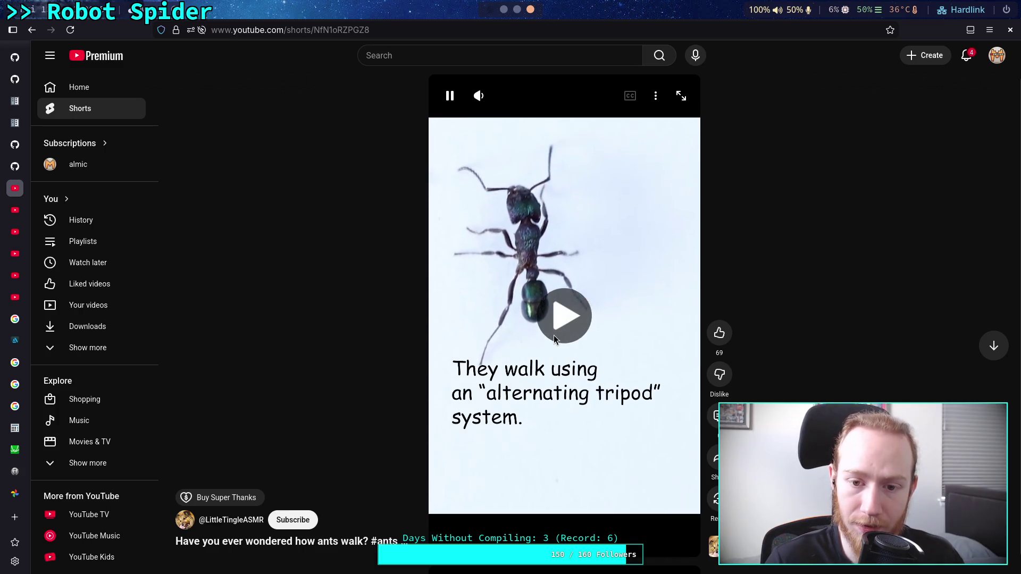
pyautogui.click(529, 263)
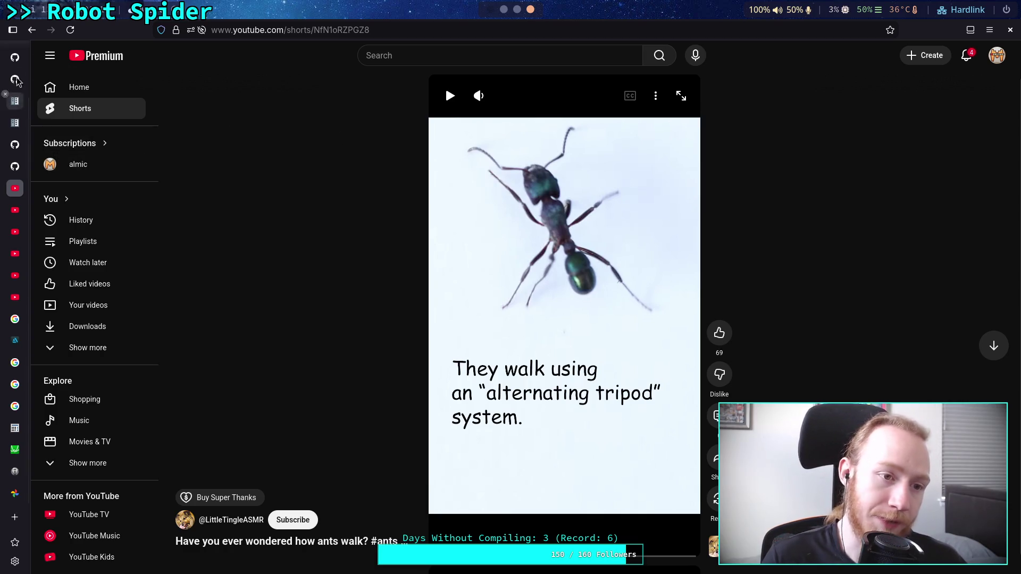
pyautogui.click(24, 153)
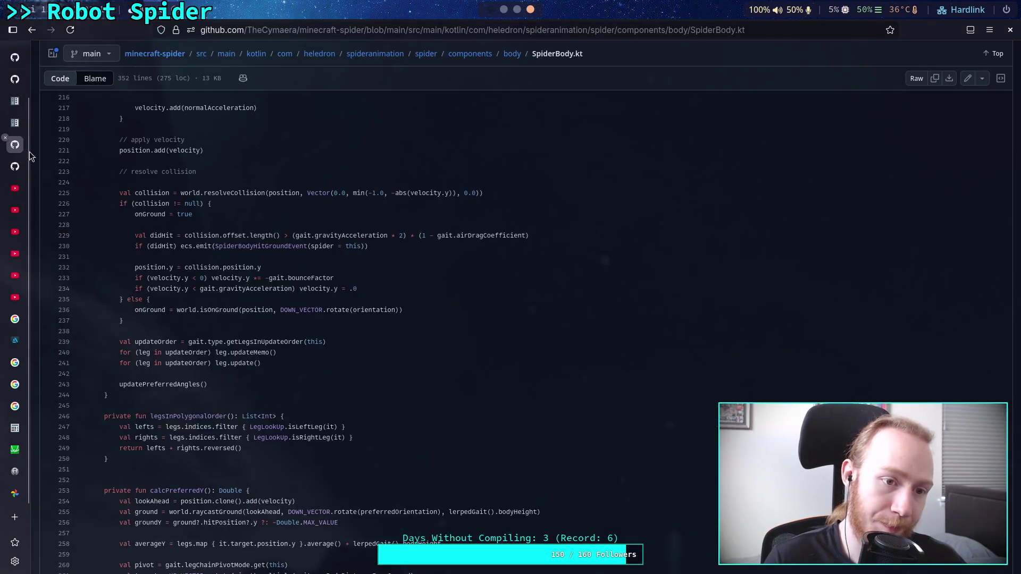
# Browse components > body > LegLookUp.kt, skim its code, then return to the ant Short
pyautogui.click(473, 53)
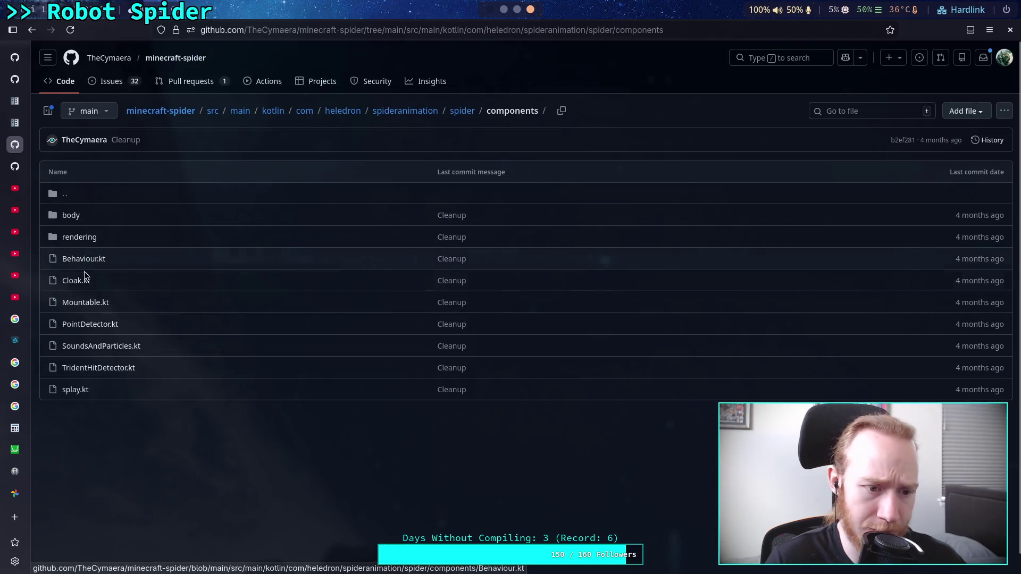
pyautogui.click(70, 215)
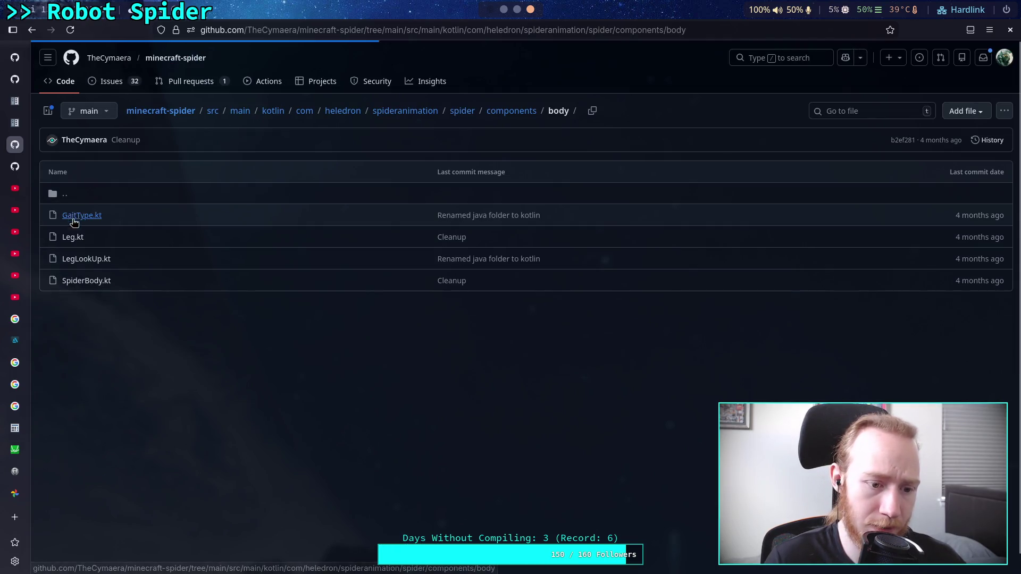
pyautogui.click(80, 263)
pyautogui.scroll(-3, 447, 319)
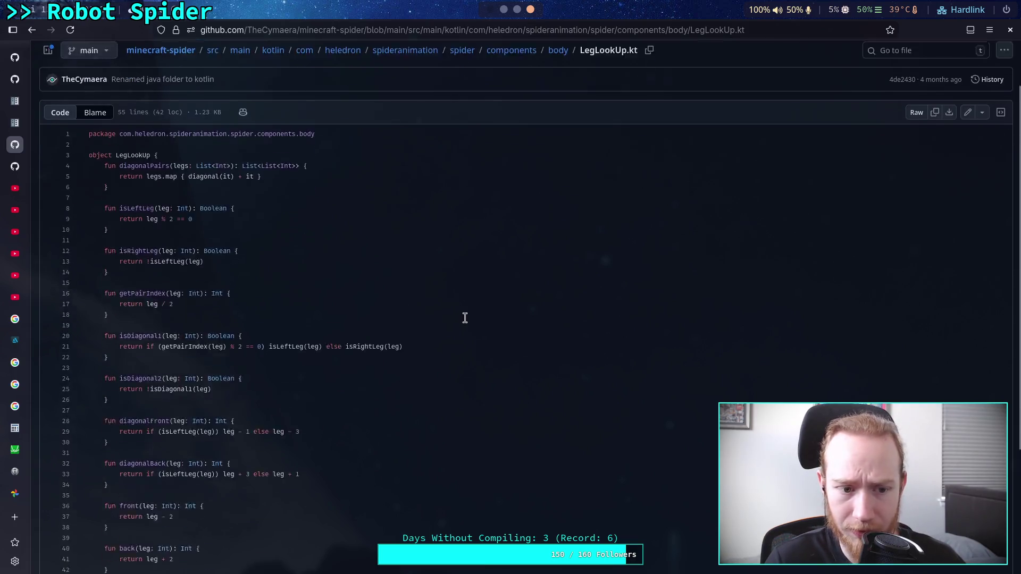
pyautogui.scroll(2, 464, 318)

########

Line count for the string "pyautogui": give the number of lines in the listing that hold it, with no other output.

7